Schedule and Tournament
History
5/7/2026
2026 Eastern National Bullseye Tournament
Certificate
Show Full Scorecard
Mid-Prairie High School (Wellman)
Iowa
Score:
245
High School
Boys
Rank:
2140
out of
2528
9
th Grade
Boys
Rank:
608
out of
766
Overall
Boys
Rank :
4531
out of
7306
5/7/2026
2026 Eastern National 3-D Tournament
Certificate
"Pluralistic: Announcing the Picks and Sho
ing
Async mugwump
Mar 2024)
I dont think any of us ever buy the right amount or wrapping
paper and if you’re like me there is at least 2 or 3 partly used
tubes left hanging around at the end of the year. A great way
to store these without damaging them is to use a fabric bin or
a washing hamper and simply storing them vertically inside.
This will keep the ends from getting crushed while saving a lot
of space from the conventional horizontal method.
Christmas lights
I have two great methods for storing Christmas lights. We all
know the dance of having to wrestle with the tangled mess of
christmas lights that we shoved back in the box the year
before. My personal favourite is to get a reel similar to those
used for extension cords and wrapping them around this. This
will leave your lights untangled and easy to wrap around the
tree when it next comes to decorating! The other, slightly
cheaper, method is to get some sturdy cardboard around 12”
**********
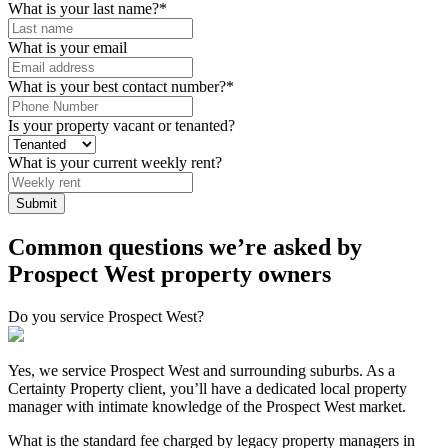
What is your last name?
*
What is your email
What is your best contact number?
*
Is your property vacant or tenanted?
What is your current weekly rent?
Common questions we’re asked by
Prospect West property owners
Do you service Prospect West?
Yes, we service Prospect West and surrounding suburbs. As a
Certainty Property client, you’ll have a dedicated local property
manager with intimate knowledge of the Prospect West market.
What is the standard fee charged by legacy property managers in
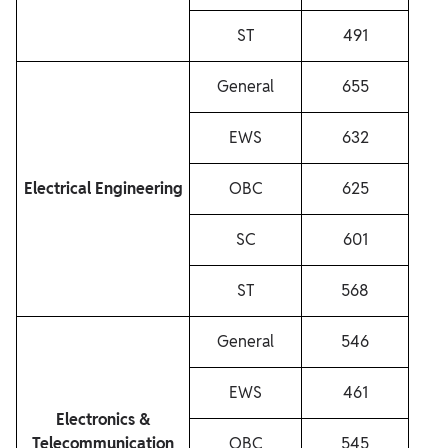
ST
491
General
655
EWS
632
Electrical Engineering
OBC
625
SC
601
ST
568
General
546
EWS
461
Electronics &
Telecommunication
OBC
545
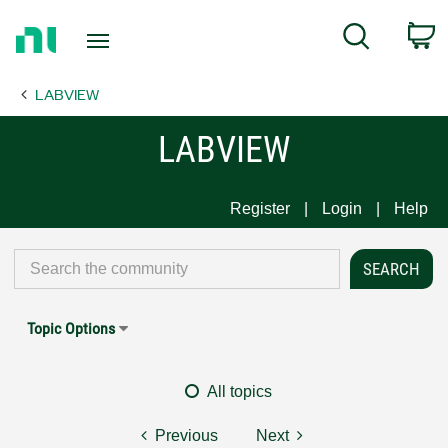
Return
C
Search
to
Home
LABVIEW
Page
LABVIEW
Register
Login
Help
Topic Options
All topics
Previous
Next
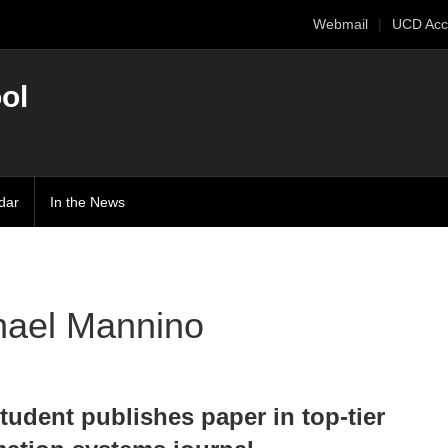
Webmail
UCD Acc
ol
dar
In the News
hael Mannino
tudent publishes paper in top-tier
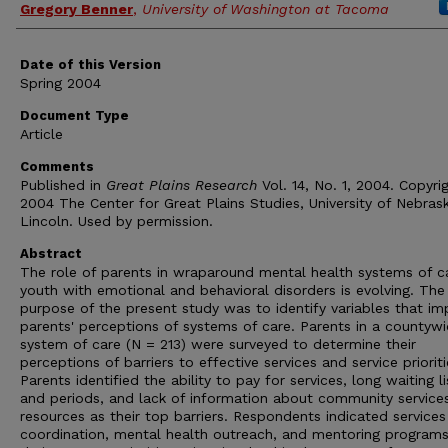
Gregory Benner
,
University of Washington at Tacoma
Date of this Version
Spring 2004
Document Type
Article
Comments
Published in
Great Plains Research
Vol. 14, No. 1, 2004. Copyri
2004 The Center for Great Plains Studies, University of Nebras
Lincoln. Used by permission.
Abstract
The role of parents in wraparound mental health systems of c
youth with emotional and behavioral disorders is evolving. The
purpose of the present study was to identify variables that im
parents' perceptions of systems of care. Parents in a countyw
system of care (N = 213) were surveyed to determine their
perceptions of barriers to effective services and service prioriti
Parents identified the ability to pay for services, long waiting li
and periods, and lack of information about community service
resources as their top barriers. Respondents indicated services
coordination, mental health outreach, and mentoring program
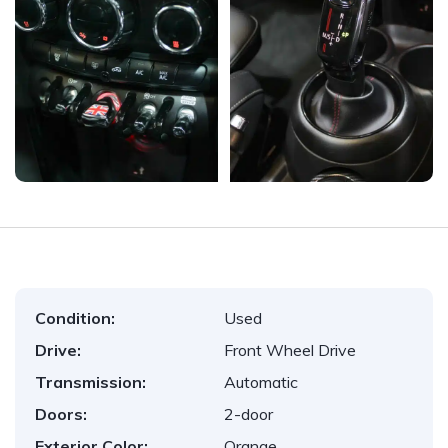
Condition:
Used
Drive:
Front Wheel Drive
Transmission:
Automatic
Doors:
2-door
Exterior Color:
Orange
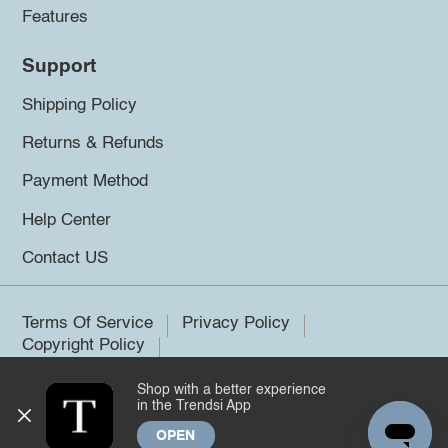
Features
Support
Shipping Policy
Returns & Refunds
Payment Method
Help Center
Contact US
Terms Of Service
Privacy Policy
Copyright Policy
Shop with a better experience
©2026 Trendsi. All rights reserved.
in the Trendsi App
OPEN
**********
● **Problem to work on**: Reproduce the records above exactly, but only from the line with "What is your last name?" up to and including the line with "Parents identified the". Leave the pictures out.

● **Expected output**:
What is your last name?
*
What is your email
What is your best contact number?
*
Is your property vacant or tenanted?
What is your current weekly rent?
Common questions we’re asked by
Prospect West property owners
Do you service Prospect West?
Yes, we service Prospect West and surrounding suburbs. As a
Certainty Property client, you’ll have a dedicated local property
manager with intimate knowledge of the Prospect West market.
What is the standard fee charged by legacy property managers in
ST
491
General
655
EWS
632
Electrical Engineering
OBC
625
SC
601
ST
568
General
546
EWS
461
Electronics &
Telecommunication
OBC
545
Return
C
Search
to
Home
LABVIEW
Page
LABVIEW
Register
Login
Help
Topic Options
All topics
Previous
Next
Webmail
UCD Acc
ol
dar
In the News
hael Mannino
tudent publishes paper in top-tier
Gregory Benner
,
University of Washington at Tacoma
Date of this Version
Spring 2004
Document Type
Article
Comments
Published in
Great Plains Research
Vol. 14, No. 1, 2004. Copyri
2004 The Center for Great Plains Studies, University of Nebras
Lincoln. Used by permission.
Abstract
The role of parents in wraparound mental health systems of c
youth with emotional and behavioral disorders is evolving. The
purpose of the present study was to identify variables that im
parents' perceptions of systems of care. Parents in a countyw
system of care (N = 213) were surveyed to determine their
perceptions of barriers to effective services and service prioriti
Parents identified the ability to pay for services, long waiting li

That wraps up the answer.